Cela est de la nature  d'une saveur ;

En l'expérimentant, l'être humain rentre dans une extase suprême.

 

    On explique alors à l'élève que c'est en lui qu’il y a effectivement ce bonheur Suprême, mais qu'il est intermittent et de forme complexe dans l'expérience qu'il en a actuellement. Tout ce qu’on lui demande, c'est de suivre son Enseignant dans son énonciation de la nature de Brahman et cet enseignement selon lequel ce Brahman réside caché sous forme de Conscience-Témoin dans la grotte de son propre cœur. S'il y a mise en présence directe avec cet "homme dans le cœur" qui est le même que "l’homme dans le soleil", tout s’accomplit d'un seul coup[1], il y a la tranquillité même de la plénitude, et l'expérience de félicité suprême d’être son propre Soi (Taittiriya Upanishad III 9.1.)

 

     Pour étayer ce qui a été  dit, nous allons citer quelques versets (21 à 29)  d'un commentaire de la Taittiriya Upanishad, le Taittiriyaka-vidyâ-prakâsha ( l'exposition de la connaissance de la Taittiriya ) que Bithikâ a traduit en entier en seconde partie de son livre :

      Il s’agit d’un texte écrit vers le XIVe ou XVe siècle par Vidyâranya, dont le nom signifie  "forêt de connaissance". C’était, dit la tradition, le premier ministre du début de l’histoire  du royaume de Vijayanagar qui a résisté avec succès, aux invasions musulmanes et qui a fait vivre la tradition hindoue dans le sud de l'Inde pendant plusieurs siècles. Au comble de sa gloire, il est allé se retirer dans la forêt, puis a été nommé le Shankarâchârya de Shringeri au Karnataka, devenant ainsi le chef d'une des quatres lignées fondées par le premier  Shankarâchârya. Il est aussi l'auteur d'un célèbre texte védantique, le Panchadashi, dont le nom signifie "quinze" car il est constitué de quinze chapitres. Les cinq derniers sont consacrés  à ânanda, la félicité. Voici maintenant les quelques  versets que nous citons. Nous en avons révisé la traduction à partir du texte sanskrit.  On remarquera que dans les premiers, Vidyâranya est en faveur d’une pratique parallèle du védanta et  du Yoga :


 « La vision tournée vers l'extérieur consiste en l'apparence du monde ainsi qu’en la notion de sa réalité. Par le discernement, on dissipe cette fausse réalité du monde ; par le Yoga, on retire l'apparence même du monde.

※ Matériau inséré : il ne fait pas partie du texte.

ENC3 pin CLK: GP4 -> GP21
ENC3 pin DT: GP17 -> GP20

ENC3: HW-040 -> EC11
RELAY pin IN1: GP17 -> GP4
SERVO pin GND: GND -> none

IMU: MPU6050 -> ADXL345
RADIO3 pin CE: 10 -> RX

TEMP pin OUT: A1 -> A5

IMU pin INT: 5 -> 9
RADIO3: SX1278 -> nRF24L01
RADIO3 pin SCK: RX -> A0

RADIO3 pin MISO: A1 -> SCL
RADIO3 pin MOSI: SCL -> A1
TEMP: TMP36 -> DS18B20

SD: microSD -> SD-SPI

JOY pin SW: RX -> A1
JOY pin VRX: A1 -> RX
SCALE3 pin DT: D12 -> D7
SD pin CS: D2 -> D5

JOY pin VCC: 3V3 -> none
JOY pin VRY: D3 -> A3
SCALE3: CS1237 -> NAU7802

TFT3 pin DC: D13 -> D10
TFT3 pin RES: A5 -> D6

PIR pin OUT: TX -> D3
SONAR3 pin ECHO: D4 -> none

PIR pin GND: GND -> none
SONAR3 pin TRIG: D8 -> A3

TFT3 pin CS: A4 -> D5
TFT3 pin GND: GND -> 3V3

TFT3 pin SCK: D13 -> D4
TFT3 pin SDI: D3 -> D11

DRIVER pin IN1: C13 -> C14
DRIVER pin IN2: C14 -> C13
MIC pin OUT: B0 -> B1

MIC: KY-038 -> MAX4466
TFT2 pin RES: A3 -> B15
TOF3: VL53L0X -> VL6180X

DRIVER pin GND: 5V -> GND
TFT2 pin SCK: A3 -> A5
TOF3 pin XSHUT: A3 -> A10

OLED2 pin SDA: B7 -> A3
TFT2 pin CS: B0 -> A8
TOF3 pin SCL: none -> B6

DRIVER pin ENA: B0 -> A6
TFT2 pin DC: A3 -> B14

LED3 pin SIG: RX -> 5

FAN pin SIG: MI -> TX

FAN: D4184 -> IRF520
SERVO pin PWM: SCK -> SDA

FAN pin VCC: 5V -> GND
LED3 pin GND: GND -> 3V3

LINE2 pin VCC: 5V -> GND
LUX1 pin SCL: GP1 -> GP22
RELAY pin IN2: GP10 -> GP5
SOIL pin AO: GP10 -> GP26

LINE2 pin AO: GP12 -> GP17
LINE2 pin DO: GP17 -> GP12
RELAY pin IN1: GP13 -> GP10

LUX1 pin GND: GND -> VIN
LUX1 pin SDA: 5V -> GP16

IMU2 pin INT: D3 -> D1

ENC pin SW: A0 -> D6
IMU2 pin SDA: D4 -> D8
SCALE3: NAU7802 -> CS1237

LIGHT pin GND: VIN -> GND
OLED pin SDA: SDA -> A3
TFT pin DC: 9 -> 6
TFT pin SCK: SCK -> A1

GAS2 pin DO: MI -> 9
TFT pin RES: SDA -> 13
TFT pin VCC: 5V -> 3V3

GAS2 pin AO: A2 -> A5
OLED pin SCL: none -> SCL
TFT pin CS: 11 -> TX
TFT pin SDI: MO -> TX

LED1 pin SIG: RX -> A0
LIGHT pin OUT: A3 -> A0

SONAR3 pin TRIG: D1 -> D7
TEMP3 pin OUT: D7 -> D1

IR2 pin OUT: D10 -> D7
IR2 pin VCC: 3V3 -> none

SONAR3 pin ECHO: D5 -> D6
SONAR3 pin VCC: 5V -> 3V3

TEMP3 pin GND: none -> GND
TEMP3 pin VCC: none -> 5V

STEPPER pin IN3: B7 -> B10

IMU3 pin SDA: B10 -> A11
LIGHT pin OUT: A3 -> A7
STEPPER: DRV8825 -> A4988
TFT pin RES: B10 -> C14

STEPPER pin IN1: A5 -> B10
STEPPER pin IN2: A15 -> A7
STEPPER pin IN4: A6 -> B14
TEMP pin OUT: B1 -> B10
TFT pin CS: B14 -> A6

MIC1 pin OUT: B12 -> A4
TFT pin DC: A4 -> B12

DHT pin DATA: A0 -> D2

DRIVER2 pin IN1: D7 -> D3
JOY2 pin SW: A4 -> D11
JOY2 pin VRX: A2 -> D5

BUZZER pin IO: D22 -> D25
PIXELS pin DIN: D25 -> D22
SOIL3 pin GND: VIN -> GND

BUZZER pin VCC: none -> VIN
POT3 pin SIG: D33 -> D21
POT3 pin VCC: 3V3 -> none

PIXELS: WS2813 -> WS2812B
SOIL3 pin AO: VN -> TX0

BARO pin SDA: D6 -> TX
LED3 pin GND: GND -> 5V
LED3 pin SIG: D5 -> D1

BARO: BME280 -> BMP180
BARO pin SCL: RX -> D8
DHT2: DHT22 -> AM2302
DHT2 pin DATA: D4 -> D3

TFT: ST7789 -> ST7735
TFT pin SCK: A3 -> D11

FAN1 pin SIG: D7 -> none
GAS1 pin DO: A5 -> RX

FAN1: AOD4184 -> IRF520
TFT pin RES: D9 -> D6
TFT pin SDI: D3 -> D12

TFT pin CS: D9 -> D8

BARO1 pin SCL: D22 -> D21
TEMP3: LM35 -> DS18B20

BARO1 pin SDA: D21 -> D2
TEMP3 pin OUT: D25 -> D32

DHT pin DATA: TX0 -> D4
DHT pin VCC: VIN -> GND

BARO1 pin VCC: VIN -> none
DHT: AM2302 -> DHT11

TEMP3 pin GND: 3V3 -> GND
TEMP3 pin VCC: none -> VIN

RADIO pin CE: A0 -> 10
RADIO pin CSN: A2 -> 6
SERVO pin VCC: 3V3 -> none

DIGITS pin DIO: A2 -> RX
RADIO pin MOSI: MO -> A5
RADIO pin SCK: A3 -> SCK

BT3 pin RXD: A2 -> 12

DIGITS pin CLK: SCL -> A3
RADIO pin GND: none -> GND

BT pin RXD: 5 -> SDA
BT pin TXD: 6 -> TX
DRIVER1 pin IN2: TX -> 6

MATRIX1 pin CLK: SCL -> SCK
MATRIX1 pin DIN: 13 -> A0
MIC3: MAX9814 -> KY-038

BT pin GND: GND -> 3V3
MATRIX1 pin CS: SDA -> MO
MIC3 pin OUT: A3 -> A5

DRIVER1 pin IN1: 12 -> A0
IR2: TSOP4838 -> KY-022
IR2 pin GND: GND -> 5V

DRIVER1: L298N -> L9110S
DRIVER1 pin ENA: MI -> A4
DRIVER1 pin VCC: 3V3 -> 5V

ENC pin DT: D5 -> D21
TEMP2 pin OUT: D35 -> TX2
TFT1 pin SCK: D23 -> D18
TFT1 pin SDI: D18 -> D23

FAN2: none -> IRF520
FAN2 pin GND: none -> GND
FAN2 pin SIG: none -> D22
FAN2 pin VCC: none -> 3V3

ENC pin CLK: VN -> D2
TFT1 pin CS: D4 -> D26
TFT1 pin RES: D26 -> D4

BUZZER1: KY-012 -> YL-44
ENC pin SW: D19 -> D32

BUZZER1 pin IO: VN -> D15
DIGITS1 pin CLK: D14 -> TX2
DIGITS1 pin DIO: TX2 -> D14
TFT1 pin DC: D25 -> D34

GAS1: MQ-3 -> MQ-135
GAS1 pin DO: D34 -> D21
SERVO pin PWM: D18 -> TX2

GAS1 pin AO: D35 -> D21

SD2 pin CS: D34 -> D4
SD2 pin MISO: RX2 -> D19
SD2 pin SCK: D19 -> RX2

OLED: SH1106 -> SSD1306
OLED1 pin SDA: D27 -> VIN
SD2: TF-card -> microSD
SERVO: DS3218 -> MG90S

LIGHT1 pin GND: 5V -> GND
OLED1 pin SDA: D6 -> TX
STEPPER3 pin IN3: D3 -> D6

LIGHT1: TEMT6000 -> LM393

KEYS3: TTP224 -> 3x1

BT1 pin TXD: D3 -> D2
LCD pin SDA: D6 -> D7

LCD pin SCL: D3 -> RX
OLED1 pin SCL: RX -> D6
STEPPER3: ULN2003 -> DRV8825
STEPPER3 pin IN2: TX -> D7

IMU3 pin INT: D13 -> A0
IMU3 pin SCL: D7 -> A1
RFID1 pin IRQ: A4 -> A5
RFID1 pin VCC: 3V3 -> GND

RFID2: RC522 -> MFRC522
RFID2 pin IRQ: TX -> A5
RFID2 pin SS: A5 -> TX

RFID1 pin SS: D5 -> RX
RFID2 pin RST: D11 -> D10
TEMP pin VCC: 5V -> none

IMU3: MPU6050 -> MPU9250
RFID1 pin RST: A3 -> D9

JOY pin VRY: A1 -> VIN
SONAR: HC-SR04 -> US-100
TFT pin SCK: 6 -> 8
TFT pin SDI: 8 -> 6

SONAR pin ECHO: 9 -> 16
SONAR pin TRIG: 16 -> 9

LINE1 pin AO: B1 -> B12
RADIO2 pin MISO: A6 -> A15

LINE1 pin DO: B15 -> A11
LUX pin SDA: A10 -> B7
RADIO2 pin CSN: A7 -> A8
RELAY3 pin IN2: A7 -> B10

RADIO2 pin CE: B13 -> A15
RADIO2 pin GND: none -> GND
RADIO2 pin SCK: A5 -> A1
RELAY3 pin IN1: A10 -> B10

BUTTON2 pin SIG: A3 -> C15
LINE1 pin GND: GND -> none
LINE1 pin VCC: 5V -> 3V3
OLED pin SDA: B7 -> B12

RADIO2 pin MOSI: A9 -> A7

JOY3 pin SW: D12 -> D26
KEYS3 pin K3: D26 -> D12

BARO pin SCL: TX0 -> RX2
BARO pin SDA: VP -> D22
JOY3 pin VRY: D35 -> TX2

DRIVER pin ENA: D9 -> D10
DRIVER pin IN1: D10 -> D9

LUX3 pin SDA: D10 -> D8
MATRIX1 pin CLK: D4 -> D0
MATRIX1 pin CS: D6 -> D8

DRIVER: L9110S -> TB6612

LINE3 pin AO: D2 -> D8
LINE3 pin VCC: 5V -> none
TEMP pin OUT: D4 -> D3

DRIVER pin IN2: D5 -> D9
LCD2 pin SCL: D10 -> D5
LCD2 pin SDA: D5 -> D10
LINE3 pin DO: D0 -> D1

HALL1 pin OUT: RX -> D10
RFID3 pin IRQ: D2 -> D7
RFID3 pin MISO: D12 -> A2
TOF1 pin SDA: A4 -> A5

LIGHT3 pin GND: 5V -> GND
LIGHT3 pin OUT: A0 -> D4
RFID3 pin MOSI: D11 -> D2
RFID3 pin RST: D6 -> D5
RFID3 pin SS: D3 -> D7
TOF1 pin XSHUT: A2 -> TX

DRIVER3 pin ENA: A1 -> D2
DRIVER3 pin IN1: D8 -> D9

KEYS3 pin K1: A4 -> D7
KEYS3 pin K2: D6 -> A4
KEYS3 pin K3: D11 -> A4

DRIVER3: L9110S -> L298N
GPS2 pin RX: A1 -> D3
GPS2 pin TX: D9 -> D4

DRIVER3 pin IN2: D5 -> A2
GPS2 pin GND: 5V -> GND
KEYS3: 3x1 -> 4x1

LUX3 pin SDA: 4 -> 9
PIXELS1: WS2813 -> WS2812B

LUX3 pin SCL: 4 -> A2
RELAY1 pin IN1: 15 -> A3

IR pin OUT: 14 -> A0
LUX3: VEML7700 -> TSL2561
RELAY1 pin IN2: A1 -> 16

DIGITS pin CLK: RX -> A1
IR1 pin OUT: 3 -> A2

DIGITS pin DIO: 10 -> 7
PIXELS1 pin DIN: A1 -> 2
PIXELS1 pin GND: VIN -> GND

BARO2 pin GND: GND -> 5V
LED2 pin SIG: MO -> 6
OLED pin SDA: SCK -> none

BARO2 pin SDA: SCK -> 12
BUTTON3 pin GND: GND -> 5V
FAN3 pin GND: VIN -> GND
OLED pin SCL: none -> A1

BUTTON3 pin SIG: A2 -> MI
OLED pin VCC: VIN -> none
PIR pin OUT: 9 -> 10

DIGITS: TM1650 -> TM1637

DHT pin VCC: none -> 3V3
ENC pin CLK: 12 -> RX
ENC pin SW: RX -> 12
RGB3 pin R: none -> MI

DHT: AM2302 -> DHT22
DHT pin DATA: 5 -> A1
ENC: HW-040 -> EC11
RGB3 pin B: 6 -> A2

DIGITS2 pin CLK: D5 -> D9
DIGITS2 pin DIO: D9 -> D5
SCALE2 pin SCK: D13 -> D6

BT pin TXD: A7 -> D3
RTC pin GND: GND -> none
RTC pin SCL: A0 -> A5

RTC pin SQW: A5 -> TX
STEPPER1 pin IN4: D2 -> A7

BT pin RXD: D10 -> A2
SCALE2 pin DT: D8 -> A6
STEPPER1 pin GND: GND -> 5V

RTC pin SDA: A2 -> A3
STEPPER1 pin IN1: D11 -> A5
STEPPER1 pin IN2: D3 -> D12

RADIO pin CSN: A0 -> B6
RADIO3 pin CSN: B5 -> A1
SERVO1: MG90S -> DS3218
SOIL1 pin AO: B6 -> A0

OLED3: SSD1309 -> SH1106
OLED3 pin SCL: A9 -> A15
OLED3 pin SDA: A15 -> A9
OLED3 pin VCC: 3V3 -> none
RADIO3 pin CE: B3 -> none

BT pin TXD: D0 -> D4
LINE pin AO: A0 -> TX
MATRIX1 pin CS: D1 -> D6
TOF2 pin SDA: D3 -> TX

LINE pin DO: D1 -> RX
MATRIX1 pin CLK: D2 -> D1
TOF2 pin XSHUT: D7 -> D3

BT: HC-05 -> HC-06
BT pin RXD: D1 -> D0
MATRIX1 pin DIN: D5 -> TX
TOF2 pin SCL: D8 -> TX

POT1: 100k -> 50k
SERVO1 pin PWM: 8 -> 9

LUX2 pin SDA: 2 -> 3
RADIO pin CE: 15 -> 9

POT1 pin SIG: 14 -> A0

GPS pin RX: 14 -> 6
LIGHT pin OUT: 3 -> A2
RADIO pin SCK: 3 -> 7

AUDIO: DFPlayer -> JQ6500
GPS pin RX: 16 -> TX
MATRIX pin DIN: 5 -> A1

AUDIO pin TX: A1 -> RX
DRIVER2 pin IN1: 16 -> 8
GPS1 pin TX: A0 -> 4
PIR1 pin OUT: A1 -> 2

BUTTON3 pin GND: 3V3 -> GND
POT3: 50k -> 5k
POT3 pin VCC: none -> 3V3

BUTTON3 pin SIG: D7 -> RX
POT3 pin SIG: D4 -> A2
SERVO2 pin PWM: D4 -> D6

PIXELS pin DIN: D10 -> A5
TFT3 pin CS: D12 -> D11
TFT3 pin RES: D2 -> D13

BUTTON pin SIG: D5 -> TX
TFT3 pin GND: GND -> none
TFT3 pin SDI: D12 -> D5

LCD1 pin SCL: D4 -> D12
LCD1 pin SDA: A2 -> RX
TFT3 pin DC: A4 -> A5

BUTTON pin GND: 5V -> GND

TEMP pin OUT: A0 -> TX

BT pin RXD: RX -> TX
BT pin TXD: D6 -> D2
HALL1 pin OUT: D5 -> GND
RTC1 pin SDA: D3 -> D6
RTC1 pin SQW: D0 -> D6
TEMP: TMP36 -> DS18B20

Après s’être débarrassé de la vision tournée vers l'extérieur, ce qu'on voit par la vision tournée vers l'intérieur, c'est cette mystérieuse conscience du "Je" qui nous est chère et qu’on considère comme Brahman.

En voyant celle-ci, si on demande "Par l’obtention de l’Ultime, qu’y a-t-il de si extraordinaire pour celui qui a la Connaissance ?", on répondra alors que  l’accomplissement de toutes les plénitudes simultanément est ce qu'il y a d’extraordinaire.

Toutes les créatures désirent constamment les plaisirs des objets ; tous ces désirs proviennent de la félicité de Brahman - cela est affirmé dans un autre texte  (Brihad-Aranyaka Upanishad  IV.3.32)

"Les objets extérieurs sont la source de la Félicité" : à cause de cette illusion, tous les êtres vivants désirent les objets, (emportés qu’ils sont) par leur vision tournée vers l'extérieur.

En obtenant l'objet désiré, l’esprit (dhî) revient au cœur,  où il expérimente la félicité de Brahman pour un instant, puis il se remet  à désirer l’extérieur.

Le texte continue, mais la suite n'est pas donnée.